» **Supplied passage**:
Anthony Eskinazi’s an entrepreneur at the cutting edge of the sharing economy. He founded JustPark in 2006 and nine years later, business is booming. In early 2015, the now 30-strong team raised £1m in four days on Crowdcube. He lives in London with his wife, a son aged 2 and a wee 5 week old. Follow him on twitter - @eski009
A good dad? Sure. But I don’t know if I'm a great dad. If I was a great dad I’d probably spend more time with my family than I do. I'm an extremely ambitious person. I want to achieve great things in the office, not just to make money, but I want to make myself and my family proud. Looking back I want to say I have achieved everything I set out to, with a growing company there’s the opportunity to set my family up for life. If I was more relaxed about work I would be a “more present” dad, but I've consciously decided this is the right thing for me and the family now.
With what makes me a good dad though, it’s listening to my kids, having fun, trying to be attentive and not to be grumpy or tired when I'm with them. I don’t get that perfect. But I try.
It’s not just about being a good dad, it’s also about being a good husband. It's about spending time with my wife, making her feel special because she’s the one bringing up our family most of the time. She’s incredible at it.
I think that if you can get that right, you’re on your way to being a good dad.
When we found out she was pregnant, I remember that day because I knew life was going to change forever. On one hand excited, but on the other, running your own business, I was thinking ‘oh shit, how’s this going to work?!’
I've always been a bit of a risk taker, starting your own business, it goes with the territory. But since my son was born I'm a lot more aware of taking personal risks because I've got a lot more to lose now. They do too. Even if the risks are tiny, it’s about whether it’s necessary or not.
For the first few months after our eldest was born I was impatient, always looking forward to the next stage and thinking ‘I can’t wait for him to crawl, walk, talk`. The first 5 - 6 weeks of a child’s life is interesting, but I thrive on interaction, so I didn't enjoy it as much as people say you're supposed to. My wife gets much more joy in those early stages than I do. I realised very quickly though that every single stage is great fun in its own way. Life keeps moving on, you shouldn't wish any of it away. Now we've got two, and the eldest is so much fun to be with, the challenge is making sure I spend time bonding with our youngest.
The other big challenge is work-life balance. I remember being in the hospital for our first. My wife was asleep and my phone kept vibrating, so I checked it and ended up doing work emails. It was a good distraction and kept me occupied during the 25-hour labour when there was nothing else to do but watch her sleep. It was better to have got it done than doing it later when I’d rather be spending time with my new son.
My wife is an absolutely amazing mum and my kids are an absolute joy to spend time with. I also have 30 employees so have a responsibility to them too. Getting the balance right between them both is tough. I’d love nothing more than to get home and put my kids to bed every night, but in the fast moving technology sector if you don’t move quickly you’re going to fail. I try and get home once a week to put the kids to bed, but don’t always make it. When I do get home a bit earlier, I just catch up with work once they are asleep.

» **Excerpted records**:
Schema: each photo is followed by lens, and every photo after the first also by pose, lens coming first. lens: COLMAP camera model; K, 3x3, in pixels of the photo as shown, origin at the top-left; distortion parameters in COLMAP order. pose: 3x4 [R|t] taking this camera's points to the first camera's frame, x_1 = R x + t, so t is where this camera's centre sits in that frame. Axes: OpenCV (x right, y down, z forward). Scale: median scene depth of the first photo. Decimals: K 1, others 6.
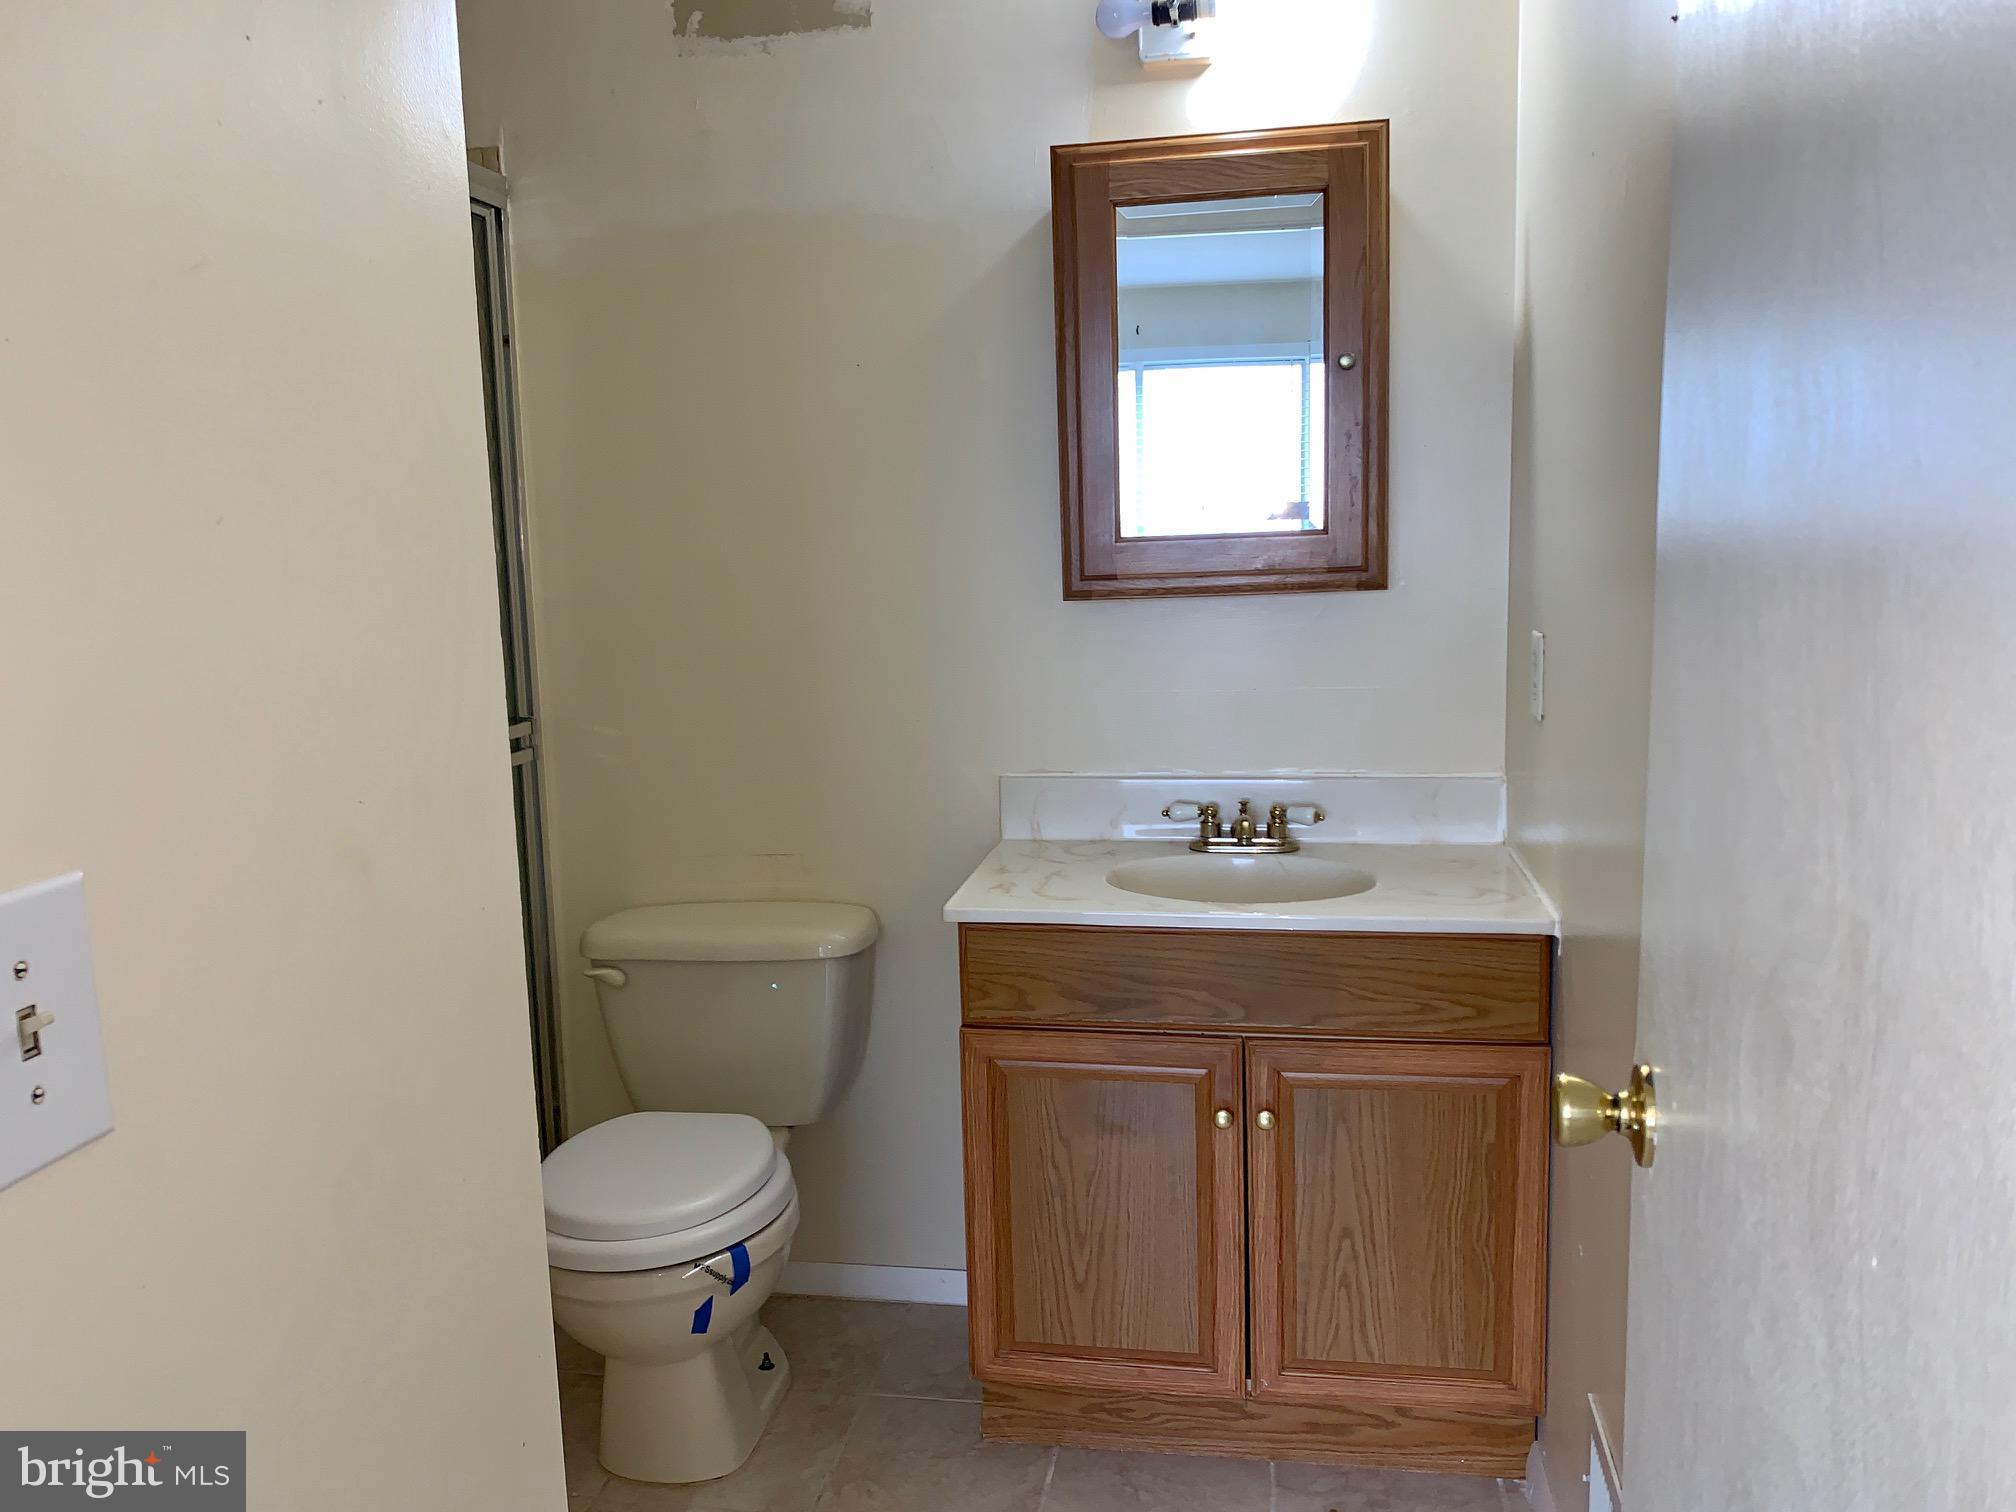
lens RADIAL K [[1536.4, 0, 999.9], [0, 1536.4, 768.7], [0, 0, 1]] dist [0.028309, -0.063095]
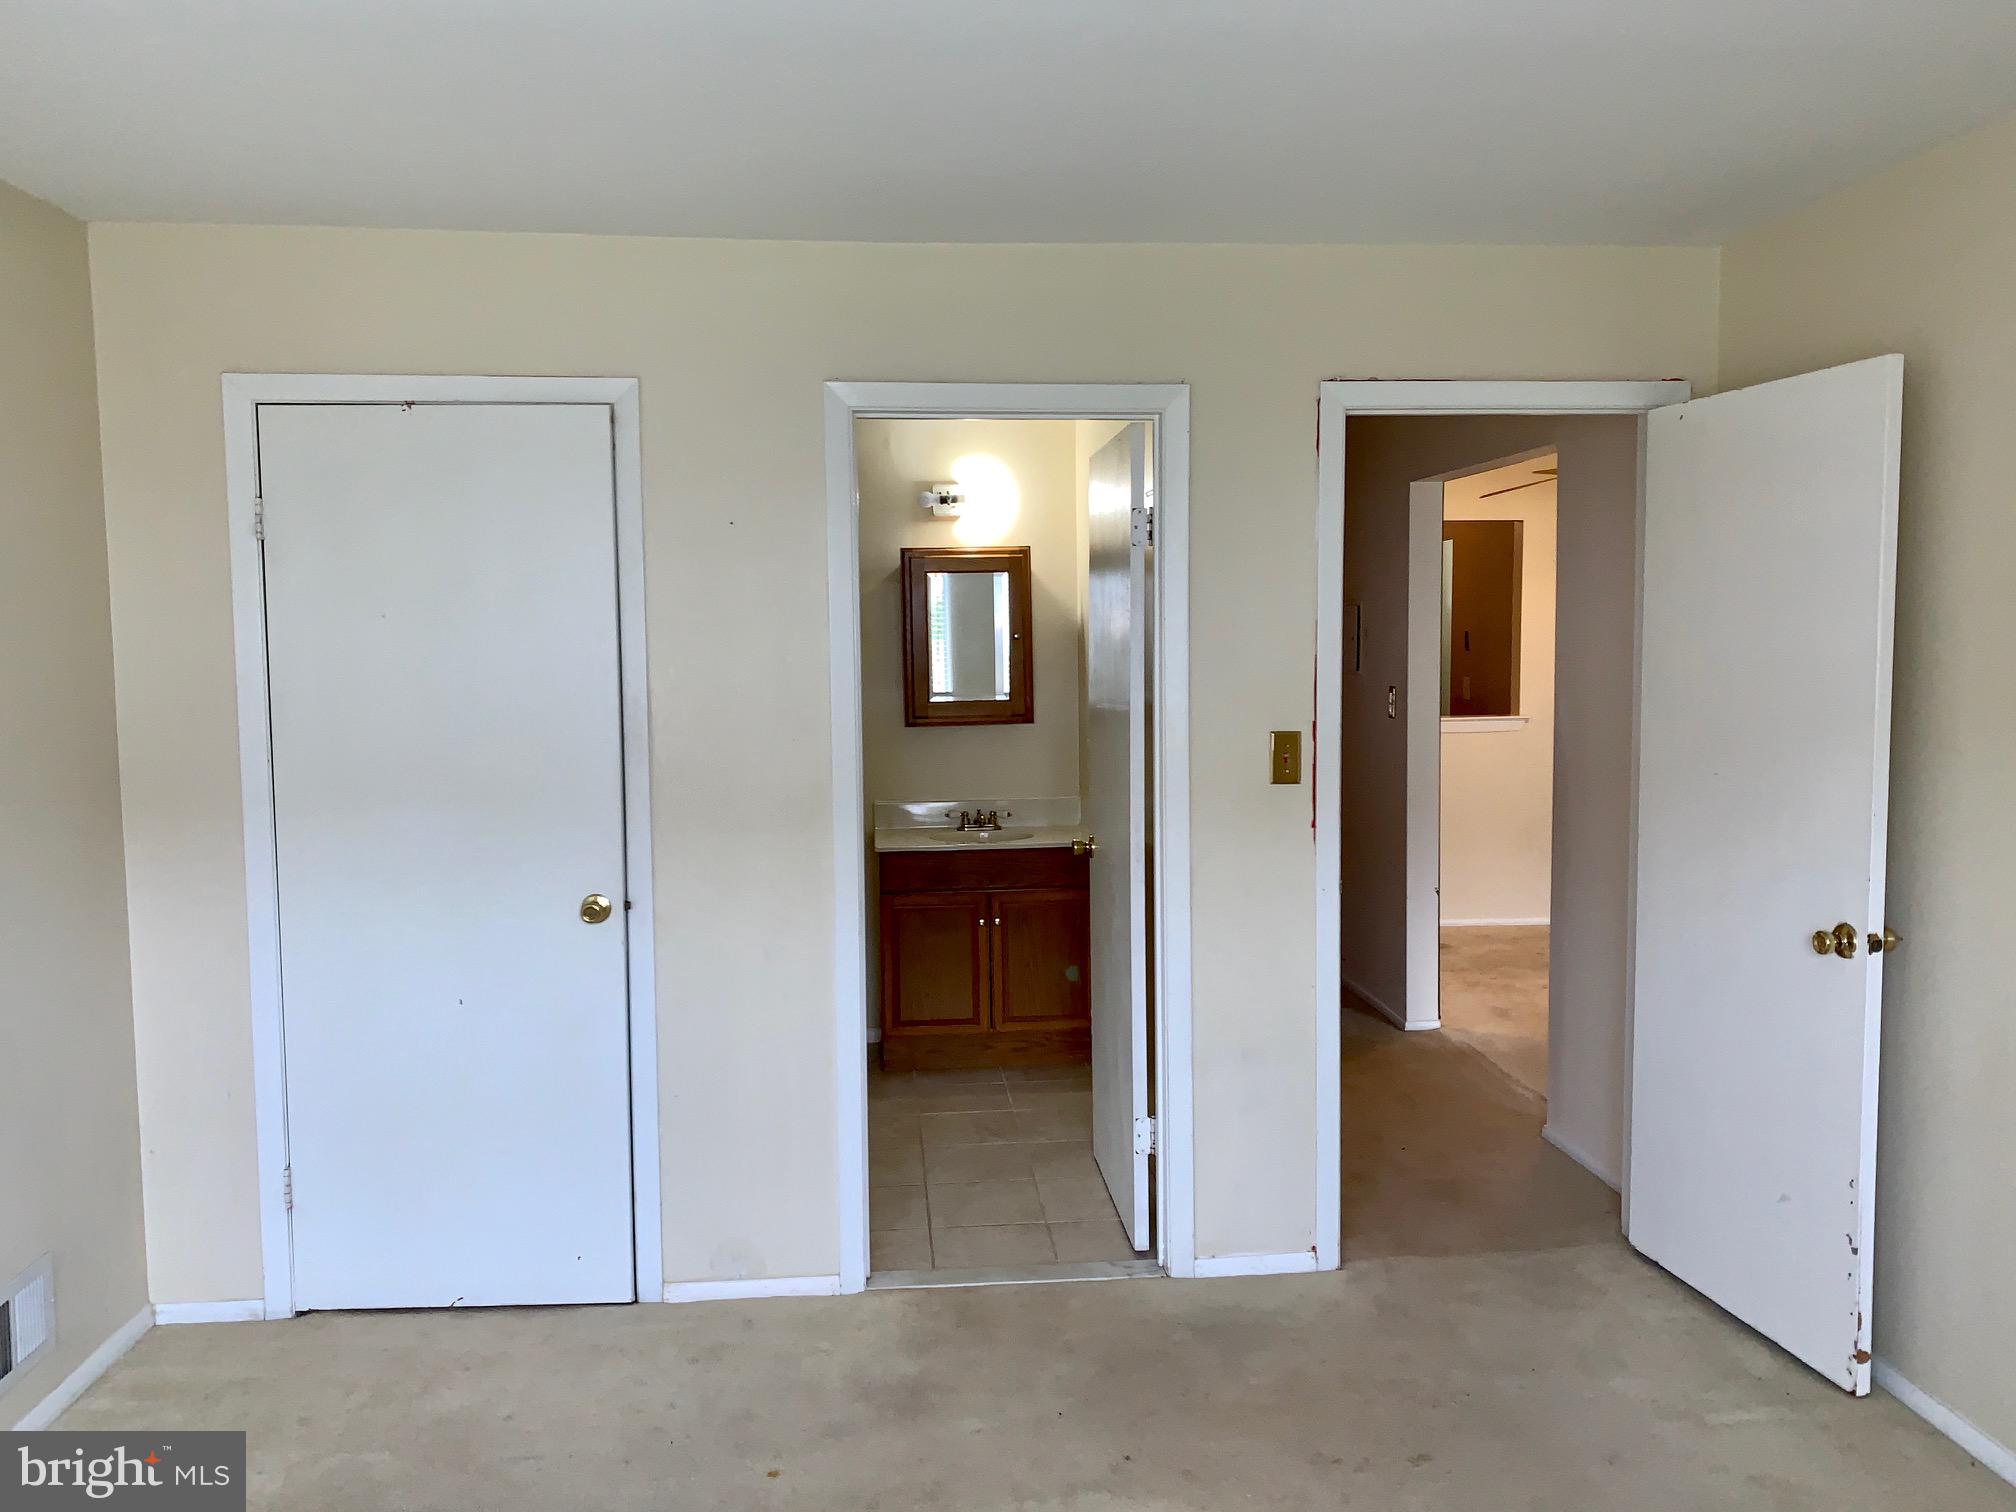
lens RADIAL K [[1536.4, 0, 1003.5], [0, 1536.4, 745.8], [0, 0, 1]] dist [0.028309, -0.063095]
pose [[0.968283, -0.004340, 0.249818, -0.438868], [0.024509, 0.996677, -0.077680, 0.118488], [-0.248651, 0.081339, 0.965172, -1.457139]]
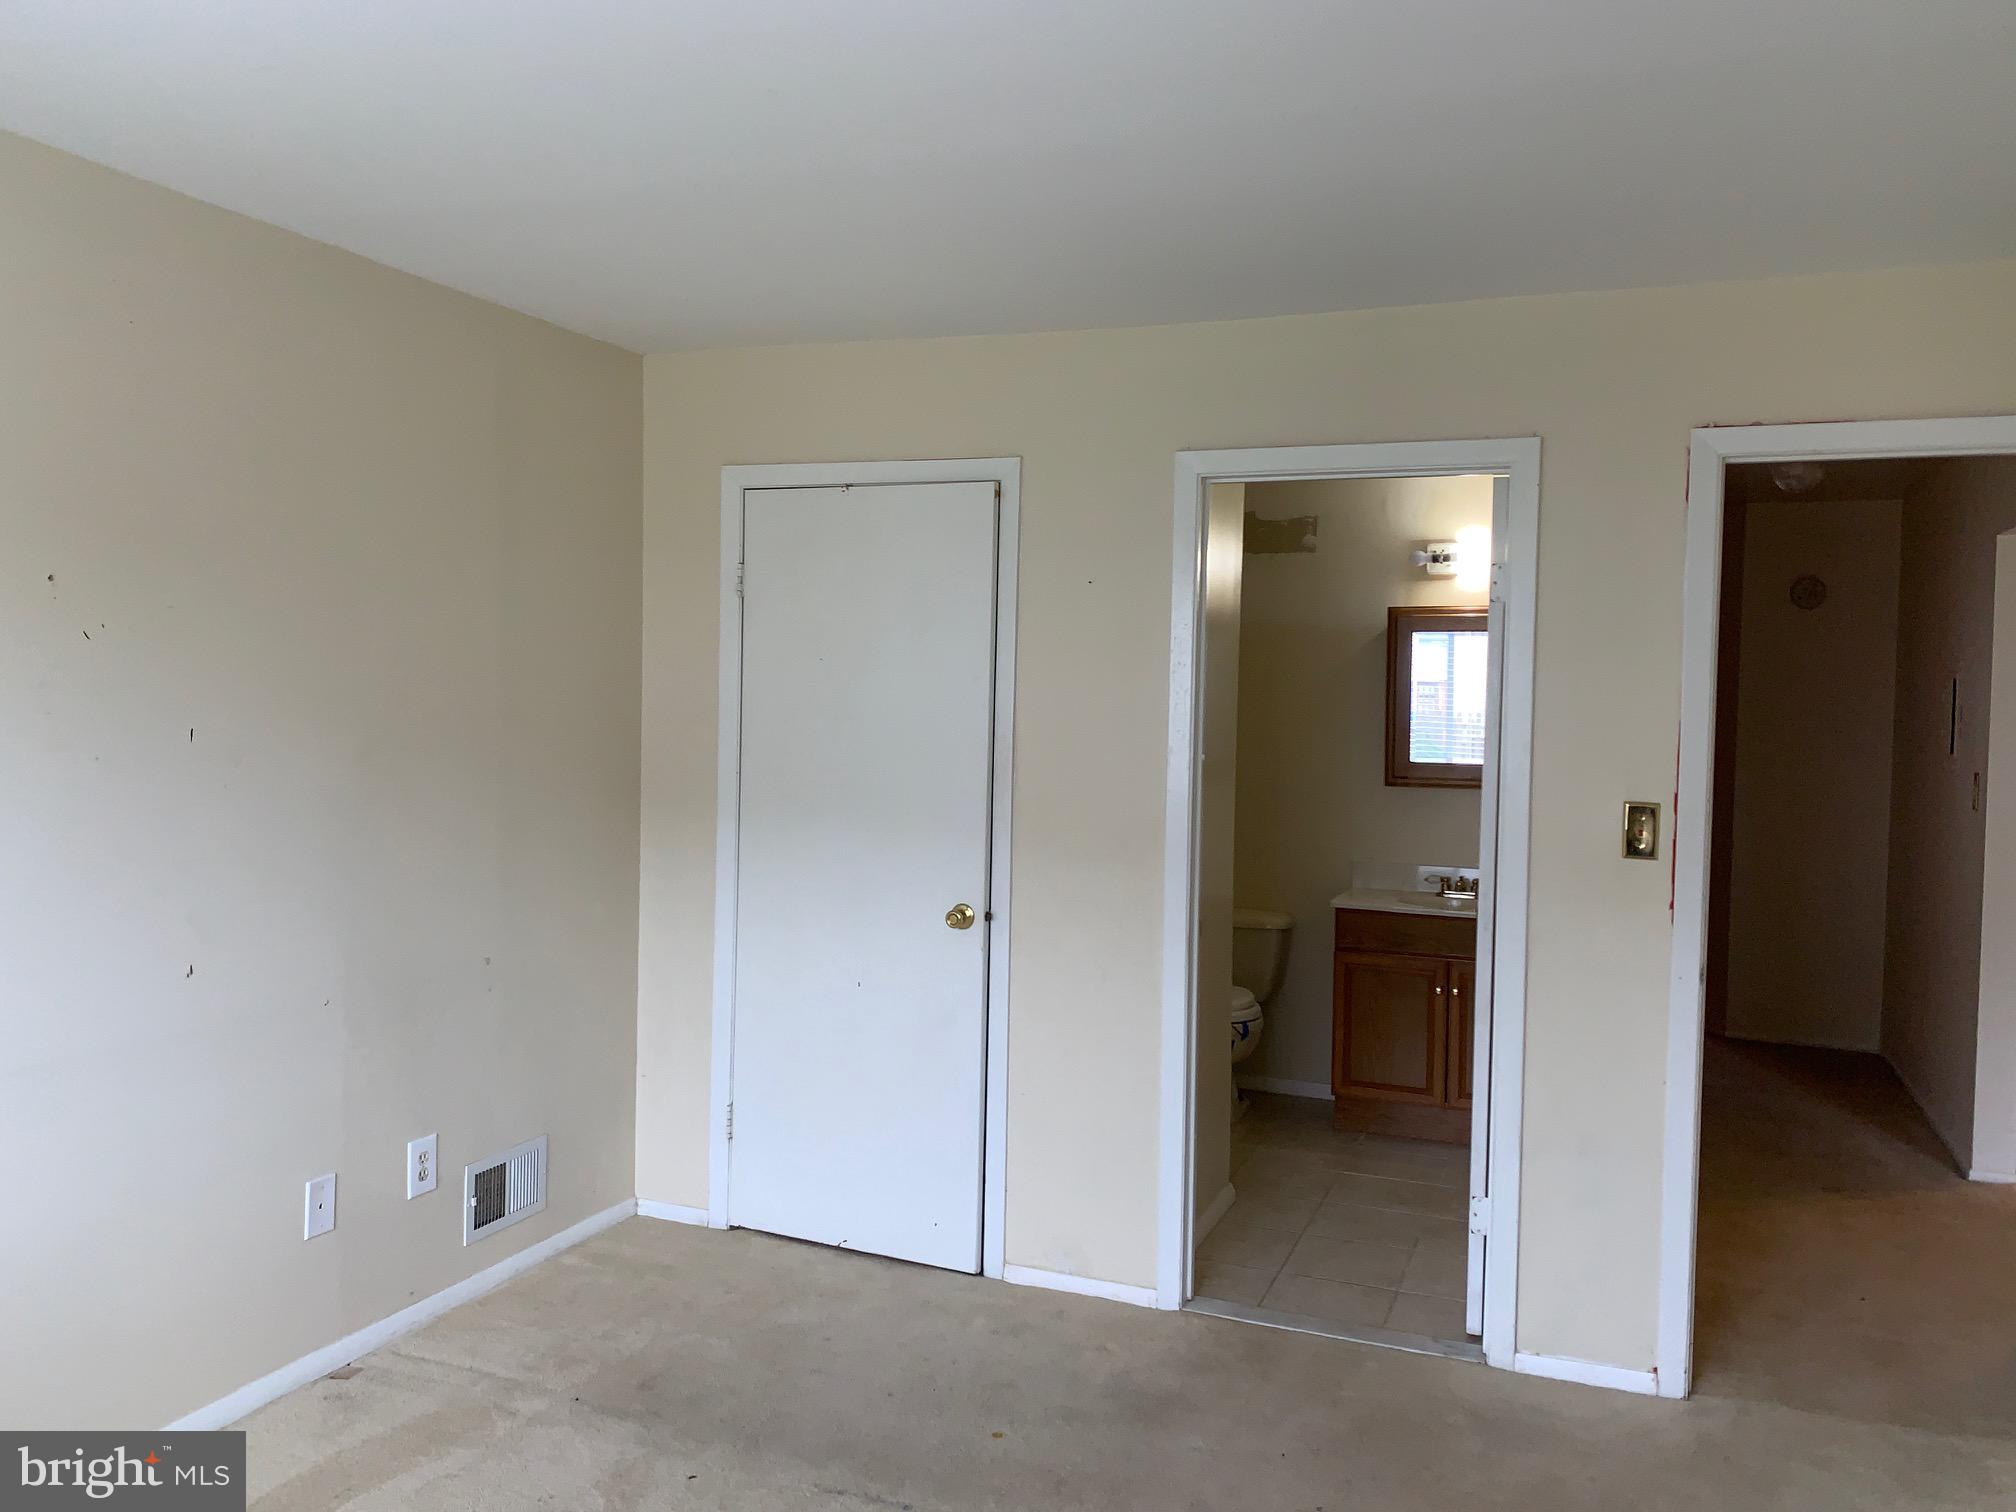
lens RADIAL K [[1536.4, 0, 963.0], [0, 1536.4, 733.9], [0, 0, 1]] dist [0.028309, -0.063095]
pose [[0.972220, 0.051222, -0.228395, -0.057385], [-0.078352, 0.990689, -0.111342, 0.138731], [0.220565, 0.126145, 0.967181, -1.584446]]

» **Problem to work on**:
According to the account from the JustPark founder, how much did his team raise on Crowdcube in early 2015, and over how many days? Leave the items aside; they play no part in this exercise.

» **Output**:
£1m in four days.